[[ Information shown open ]]
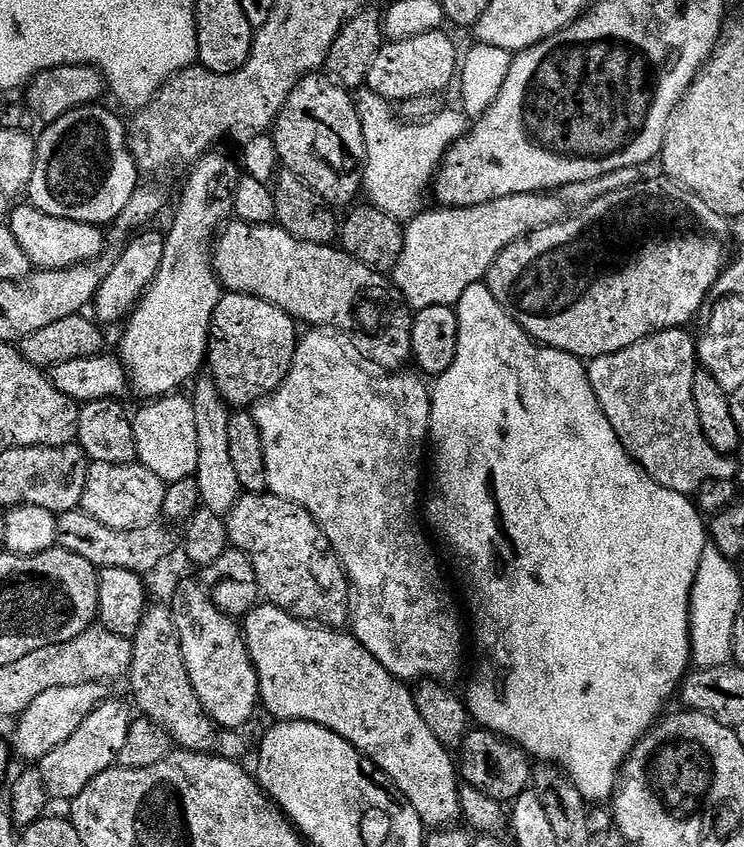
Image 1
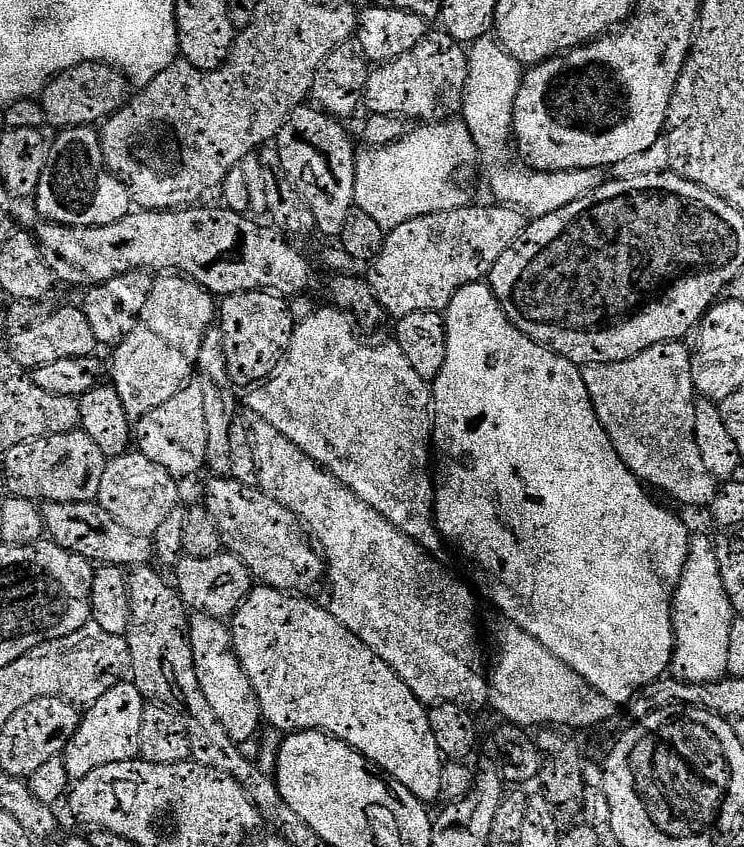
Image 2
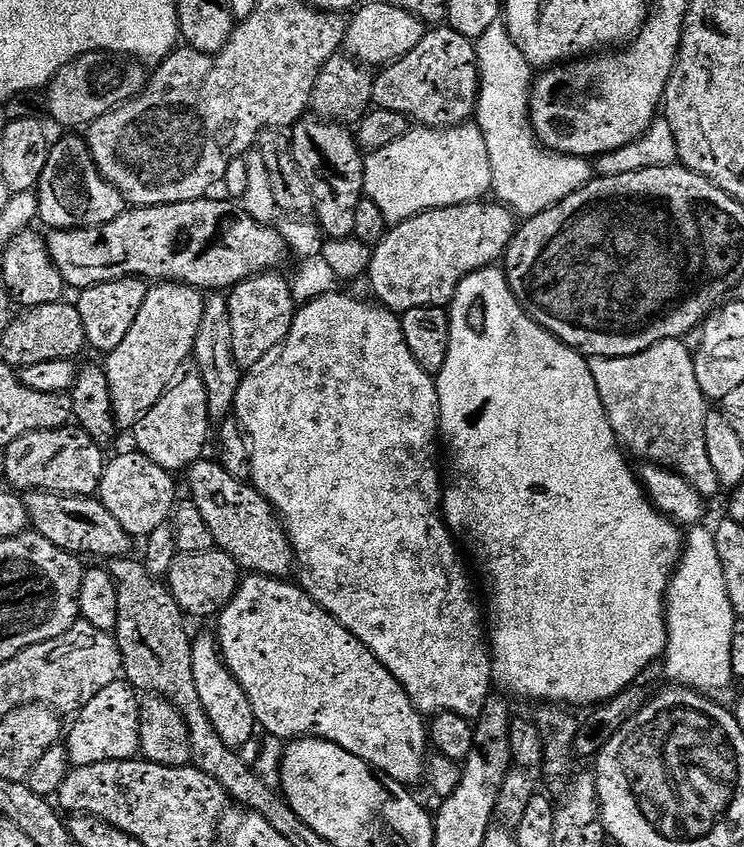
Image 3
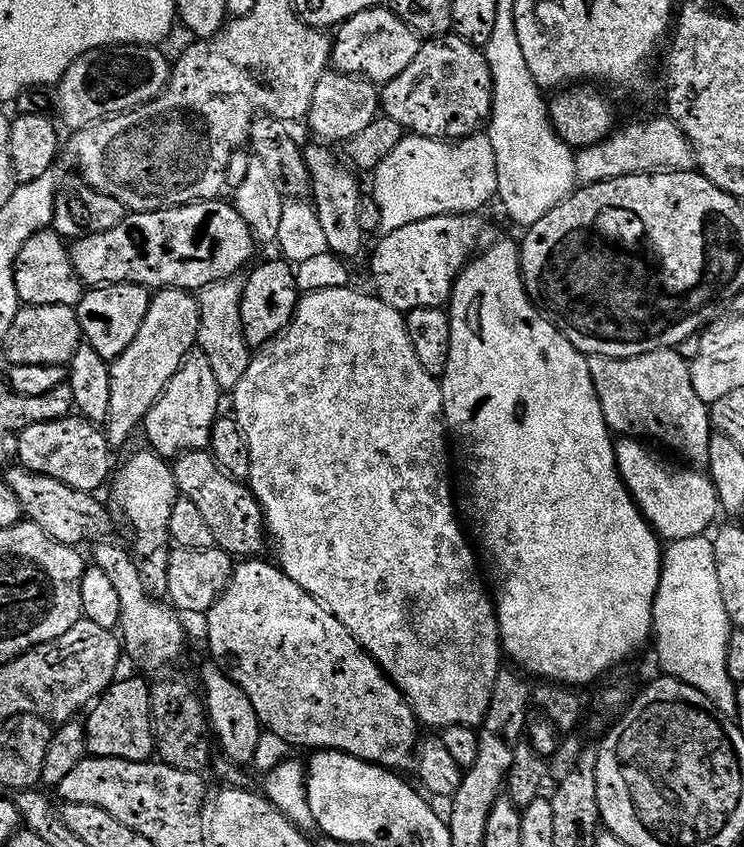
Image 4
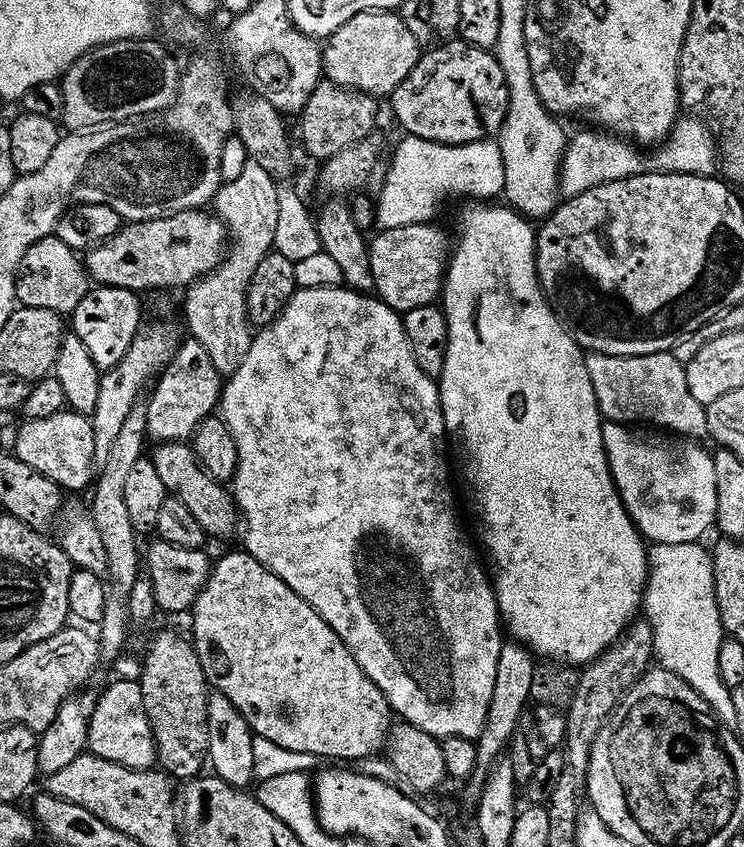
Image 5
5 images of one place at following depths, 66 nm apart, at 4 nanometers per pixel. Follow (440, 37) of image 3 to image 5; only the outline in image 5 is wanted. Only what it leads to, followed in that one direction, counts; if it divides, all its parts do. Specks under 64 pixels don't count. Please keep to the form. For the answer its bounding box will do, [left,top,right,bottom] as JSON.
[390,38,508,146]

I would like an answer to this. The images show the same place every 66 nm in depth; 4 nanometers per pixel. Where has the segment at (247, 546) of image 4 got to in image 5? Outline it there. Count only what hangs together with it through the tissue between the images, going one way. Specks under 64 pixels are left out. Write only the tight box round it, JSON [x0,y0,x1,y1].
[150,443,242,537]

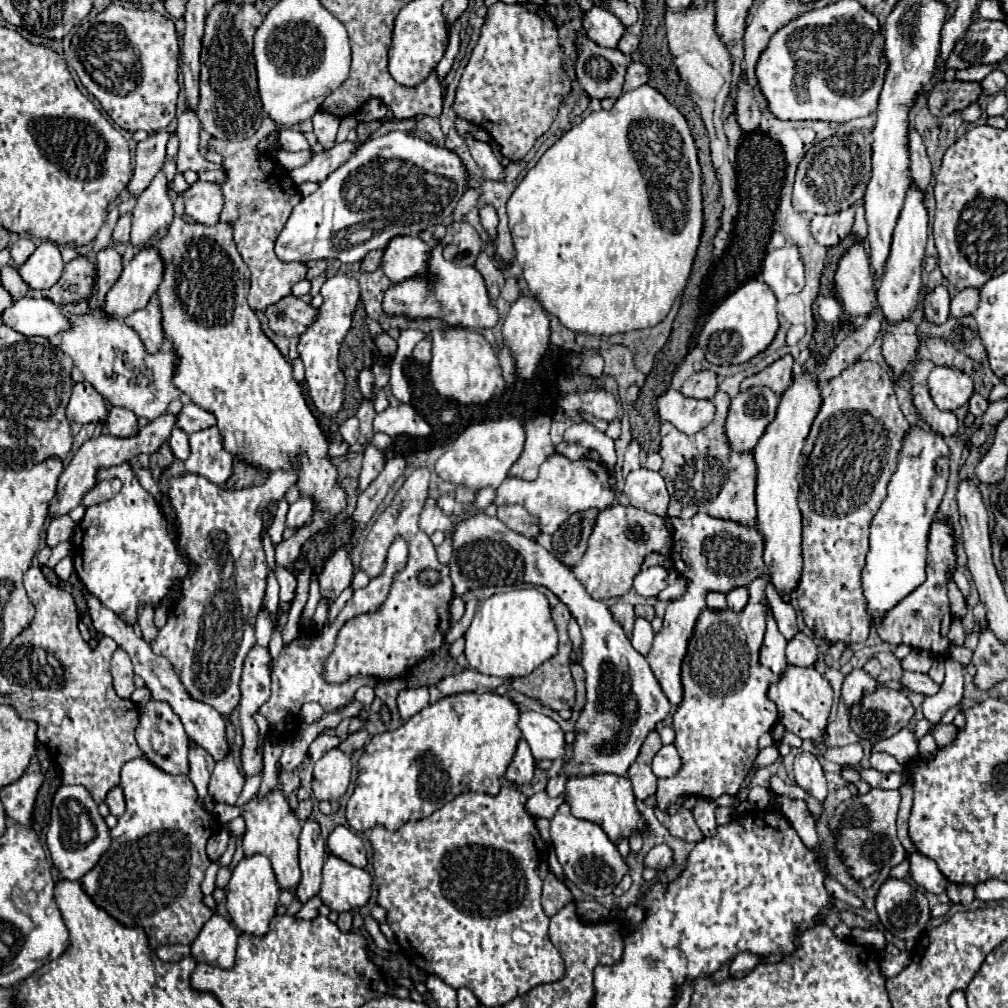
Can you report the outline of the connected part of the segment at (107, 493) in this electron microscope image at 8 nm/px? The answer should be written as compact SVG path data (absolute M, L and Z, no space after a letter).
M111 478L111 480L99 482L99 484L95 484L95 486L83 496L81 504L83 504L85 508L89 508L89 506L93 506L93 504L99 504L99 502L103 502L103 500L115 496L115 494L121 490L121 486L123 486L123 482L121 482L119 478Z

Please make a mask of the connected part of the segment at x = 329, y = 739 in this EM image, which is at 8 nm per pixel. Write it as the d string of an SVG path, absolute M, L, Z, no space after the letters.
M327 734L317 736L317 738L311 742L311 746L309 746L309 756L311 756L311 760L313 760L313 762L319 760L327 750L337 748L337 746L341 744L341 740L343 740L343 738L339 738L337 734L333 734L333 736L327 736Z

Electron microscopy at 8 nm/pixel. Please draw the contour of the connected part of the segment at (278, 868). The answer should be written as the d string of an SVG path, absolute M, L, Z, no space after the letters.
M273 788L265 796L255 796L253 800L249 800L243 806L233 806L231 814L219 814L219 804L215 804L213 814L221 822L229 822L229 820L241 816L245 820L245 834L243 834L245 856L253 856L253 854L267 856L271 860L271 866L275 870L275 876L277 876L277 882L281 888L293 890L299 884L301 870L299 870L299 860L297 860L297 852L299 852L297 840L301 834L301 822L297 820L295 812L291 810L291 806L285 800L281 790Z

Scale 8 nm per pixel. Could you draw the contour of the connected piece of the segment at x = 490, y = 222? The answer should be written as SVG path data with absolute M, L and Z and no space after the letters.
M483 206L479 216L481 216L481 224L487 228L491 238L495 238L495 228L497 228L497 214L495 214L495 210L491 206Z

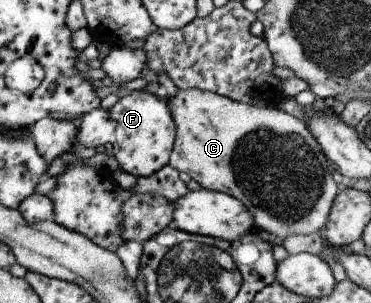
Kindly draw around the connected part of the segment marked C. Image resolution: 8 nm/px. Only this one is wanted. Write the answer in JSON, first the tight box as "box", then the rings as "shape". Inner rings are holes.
[[ Information shown closed ]]
## [Exercise brief]
Except for the pictures, set down each line of the records exactly as it appears.

## [Output for this exercise]
Image 1
Image 2
Image 3
Image 4
Image 5
5 images of one place at following depths, 66 nm apart, at 4 nanometers per pixel. Follow (440, 37) of image 3 to image 5; only the outline in image 5 is wanted. Only what it leads to, followed in that one direction, counts; if it divides, all its parts do. Specks under 64 pixels don't count. Please keep to the form. For the answer its bounding box will do, [left,top,right,bottom] as JSON.
[390,38,508,146]

I would like an answer to this. The images show the same place every 66 nm in depth; 4 nanometers per pixel. Where has the segment at (247, 546) of image 4 got to in image 5? Outline it there. Count only what hangs together with it through the tissue between the images, going one way. Specks under 64 pixels are left out. Write only the tight box round it, JSON [x0,y0,x1,y1].
[150,443,242,537]

Can you report the outline of the connected part of the segment at (107, 493) in this electron microscope image at 8 nm/px? The answer should be written as compact SVG path data (absolute M, L and Z, no space after a letter).
M111 478L111 480L99 482L99 484L95 484L95 486L83 496L81 504L83 504L85 508L89 508L89 506L93 506L93 504L99 504L99 502L103 502L103 500L115 496L115 494L121 490L121 486L123 486L123 482L121 482L119 478Z

Please make a mask of the connected part of the segment at x = 329, y = 739 in this EM image, which is at 8 nm per pixel. Write it as the d string of an SVG path, absolute M, L, Z, no space after the letters.
M327 734L317 736L317 738L311 742L311 746L309 746L309 756L311 756L311 760L313 760L313 762L319 760L327 750L337 748L337 746L341 744L341 740L343 740L343 738L339 738L337 734L333 734L333 736L327 736Z

Electron microscopy at 8 nm/pixel. Please draw the contour of the connected part of the segment at (278, 868). The answer should be written as the d string of an SVG path, absolute M, L, Z, no space after the letters.
M273 788L265 796L255 796L253 800L249 800L243 806L233 806L231 814L219 814L219 804L215 804L213 814L221 822L229 822L229 820L241 816L245 820L245 834L243 834L245 856L253 856L253 854L267 856L271 860L271 866L275 870L275 876L277 876L277 882L281 888L293 890L299 884L301 870L299 870L299 860L297 860L297 852L299 852L297 840L301 834L301 822L297 820L295 812L291 810L291 806L285 800L281 790Z

Scale 8 nm per pixel. Could you draw the contour of the connected piece of the segment at x = 490, y = 222? The answer should be written as SVG path data with absolute M, L and Z and no space after the letters.
M483 206L479 216L481 216L481 224L487 228L491 238L495 238L495 228L497 228L497 214L495 214L495 210L491 206Z

Kindly draw around the connected part of the segment marked C. Image resolution: 8 nm/px. Only this one is wanted. Write the answer in JSON, first the tight box as "box", then the rings as "shape". Inner rings are holes.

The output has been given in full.